Professors Saree Makdisi and Sherene Razack also held a teach-in Wednesday night to discuss the crisis in Palestine. The teach-in was held on Zoom to accommodate the high level of interest as well as in observance of threats made against students and faculty involved.
Razack, who is the endowed chair of women’s studies, said students who went to the room in which the teach-in was originally supposed to be held were met by individuals who made verbal threats and threw the students’ computers in the trash.
In a post on Instagram, SJP made similar allegations and added that it had heard about other incidents of threatening and aggressive behavior against people expressing support for Palestine in Westwood.
Some of the speakers at the Thursday walkout mentioned violence they experienced during their efforts to protest over the weekend. One speaker alleged that individuals in Westwood swarmed their car and held a knife to their friend’s neck.

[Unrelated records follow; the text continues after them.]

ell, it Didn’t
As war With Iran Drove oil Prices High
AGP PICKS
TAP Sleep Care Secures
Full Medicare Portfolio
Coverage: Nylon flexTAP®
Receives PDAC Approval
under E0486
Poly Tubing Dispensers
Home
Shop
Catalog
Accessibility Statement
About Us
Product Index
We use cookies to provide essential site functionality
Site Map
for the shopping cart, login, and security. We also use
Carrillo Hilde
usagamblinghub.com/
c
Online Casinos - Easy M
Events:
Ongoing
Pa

Kian Kohanteb, a third-year political science student who is a member of the leadership of several Jewish organizations, said he had seen the allegations from SJP at UCLA and was saddened by reading them. He added that he fully condemns anything leading to fear or bullying.
In another post on Instagram, Hillel at UCLA said incidents of harassment and intimidation were unacceptable. It condemned reported agitation by non-students and called on people outside the UCLA community to avoid demonstrating on campus.
“UCLA Hillel is committed to an environment on our campus where ALL Bruins feel safe, secure, and that they have a space to express themselves,” it said in the post. “Hate at UCLA will never be the answer.”
Many people attending the event said they wanted to raise awareness about the conflict.
Anny Rodriguez, a graduate student in public health, said she attended the protest because she wanted to highlight how difficult recent events have been for Palestinian people.
“I think it’s always important to look at the ways in which everyday people in Palestine have lost their lives,” she said.